There to cover the Mahakumbh, history student Ghose ended up writing a semi-philosophical sub-text where the fair became a central figure, the event a resolution of the duality in man, an ever-flowing continuity as well as the ephemeral and the non-existent that has always threaded sub-continental philosophy.
So Ghose has created several chimerical characters like Vik-Karna and Mia-Maya, the Mia Farrow kind as well as the Mahabharata kind.
Indi or Indira, the book's prima donna, is also the name of the goddess of bounty, the mother who provides as well as that of the "alpha woman", like Indira Gandhi, one of India's powerful woman leaders.
The second important incident that marked 2001 was 9/11 that left a profound impression on the world. "That too sparked a debate on religion, extremism, the orthodox and the violent as well as the inclusive," Ghose said.
"Traditional, orthodox religion is anti-woman. It is steeped in hatred for woman, no matter what the religion is," she added.
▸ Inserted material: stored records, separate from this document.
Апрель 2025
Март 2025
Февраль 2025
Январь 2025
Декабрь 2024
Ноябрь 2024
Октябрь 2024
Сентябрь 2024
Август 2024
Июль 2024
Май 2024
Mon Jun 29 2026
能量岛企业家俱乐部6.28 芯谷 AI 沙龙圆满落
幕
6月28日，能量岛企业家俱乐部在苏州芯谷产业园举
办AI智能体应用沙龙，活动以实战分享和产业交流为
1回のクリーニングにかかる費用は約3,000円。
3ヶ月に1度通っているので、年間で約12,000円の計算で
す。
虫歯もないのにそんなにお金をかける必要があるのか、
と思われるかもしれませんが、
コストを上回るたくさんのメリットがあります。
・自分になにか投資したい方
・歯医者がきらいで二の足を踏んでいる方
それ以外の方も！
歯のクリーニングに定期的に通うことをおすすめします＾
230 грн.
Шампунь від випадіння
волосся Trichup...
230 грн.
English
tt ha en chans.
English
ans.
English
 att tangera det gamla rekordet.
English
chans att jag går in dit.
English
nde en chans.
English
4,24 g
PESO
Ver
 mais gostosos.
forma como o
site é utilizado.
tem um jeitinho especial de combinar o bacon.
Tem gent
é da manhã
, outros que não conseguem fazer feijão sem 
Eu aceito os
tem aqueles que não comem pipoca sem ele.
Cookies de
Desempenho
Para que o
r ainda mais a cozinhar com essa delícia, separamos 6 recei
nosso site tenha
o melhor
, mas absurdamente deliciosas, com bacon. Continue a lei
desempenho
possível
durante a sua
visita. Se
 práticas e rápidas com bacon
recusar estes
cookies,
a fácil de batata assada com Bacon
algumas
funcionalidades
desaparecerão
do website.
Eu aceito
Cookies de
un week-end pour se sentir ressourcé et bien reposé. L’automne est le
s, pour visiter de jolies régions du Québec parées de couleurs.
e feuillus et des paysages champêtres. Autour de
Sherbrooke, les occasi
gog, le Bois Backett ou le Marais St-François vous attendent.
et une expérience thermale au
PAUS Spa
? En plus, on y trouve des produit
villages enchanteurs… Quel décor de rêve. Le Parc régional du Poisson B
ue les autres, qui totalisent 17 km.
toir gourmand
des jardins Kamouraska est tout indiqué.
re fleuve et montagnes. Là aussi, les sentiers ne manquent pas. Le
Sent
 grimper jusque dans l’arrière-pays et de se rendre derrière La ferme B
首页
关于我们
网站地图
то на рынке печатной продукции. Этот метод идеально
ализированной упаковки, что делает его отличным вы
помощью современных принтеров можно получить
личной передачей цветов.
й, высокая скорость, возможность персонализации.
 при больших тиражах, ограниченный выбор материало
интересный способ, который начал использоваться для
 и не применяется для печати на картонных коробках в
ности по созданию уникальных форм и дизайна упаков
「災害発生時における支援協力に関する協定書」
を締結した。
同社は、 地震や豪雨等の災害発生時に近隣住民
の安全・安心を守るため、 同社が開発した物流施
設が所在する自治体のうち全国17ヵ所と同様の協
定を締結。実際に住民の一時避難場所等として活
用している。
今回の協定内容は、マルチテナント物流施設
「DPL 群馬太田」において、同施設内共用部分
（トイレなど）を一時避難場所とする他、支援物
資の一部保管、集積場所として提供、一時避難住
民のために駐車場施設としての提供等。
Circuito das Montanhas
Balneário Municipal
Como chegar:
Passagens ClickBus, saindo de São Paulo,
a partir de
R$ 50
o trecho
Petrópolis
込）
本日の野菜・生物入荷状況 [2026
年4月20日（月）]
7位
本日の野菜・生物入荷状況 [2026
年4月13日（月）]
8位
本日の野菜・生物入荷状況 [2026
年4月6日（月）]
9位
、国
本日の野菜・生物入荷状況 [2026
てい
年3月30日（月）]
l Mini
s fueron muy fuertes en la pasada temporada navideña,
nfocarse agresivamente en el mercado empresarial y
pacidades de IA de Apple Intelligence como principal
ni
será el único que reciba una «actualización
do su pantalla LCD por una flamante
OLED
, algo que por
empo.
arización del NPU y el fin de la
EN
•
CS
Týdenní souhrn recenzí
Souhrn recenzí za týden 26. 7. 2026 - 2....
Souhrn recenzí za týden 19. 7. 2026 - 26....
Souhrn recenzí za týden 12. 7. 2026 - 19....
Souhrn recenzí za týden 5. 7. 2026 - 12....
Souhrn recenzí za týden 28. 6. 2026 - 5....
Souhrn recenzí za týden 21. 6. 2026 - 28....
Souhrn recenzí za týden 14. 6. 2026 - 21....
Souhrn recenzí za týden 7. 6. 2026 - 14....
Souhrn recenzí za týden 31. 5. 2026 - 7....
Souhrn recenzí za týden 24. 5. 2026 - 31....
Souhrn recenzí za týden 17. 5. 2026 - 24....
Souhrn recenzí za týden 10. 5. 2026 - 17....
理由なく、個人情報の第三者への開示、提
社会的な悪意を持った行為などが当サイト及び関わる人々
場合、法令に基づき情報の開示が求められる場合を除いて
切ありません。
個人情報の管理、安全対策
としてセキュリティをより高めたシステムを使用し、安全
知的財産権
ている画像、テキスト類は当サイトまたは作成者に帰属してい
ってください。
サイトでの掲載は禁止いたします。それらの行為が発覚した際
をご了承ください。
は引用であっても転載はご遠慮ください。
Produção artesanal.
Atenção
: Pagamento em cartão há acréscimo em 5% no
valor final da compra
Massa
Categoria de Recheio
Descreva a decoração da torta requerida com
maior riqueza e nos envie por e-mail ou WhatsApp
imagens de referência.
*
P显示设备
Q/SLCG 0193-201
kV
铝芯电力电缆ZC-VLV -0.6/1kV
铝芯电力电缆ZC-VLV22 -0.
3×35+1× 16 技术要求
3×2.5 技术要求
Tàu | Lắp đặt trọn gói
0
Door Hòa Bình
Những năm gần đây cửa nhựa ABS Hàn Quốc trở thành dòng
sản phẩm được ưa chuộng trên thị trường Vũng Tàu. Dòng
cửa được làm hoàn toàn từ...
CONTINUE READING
Mid-way through the Rs.295 book, a bit of feminism does surface but "Blind Faith" cannot be called a reiteration of feminist fundamentalism. It is not another attempt to explore the ideology of the 21st century Indian woman.
Words have not been used to hit hard in this surprisingly descriptive book though the picture painted is often of extreme violence, mental as well as physical.
Agony at its worst, isolation at its best, the nowhere-ness running headlong and relationships hanging by gossamer threads are made up of snatches of poetry, "like a beautiful tree nymph" or "a magenta cloud leaping in the blackness".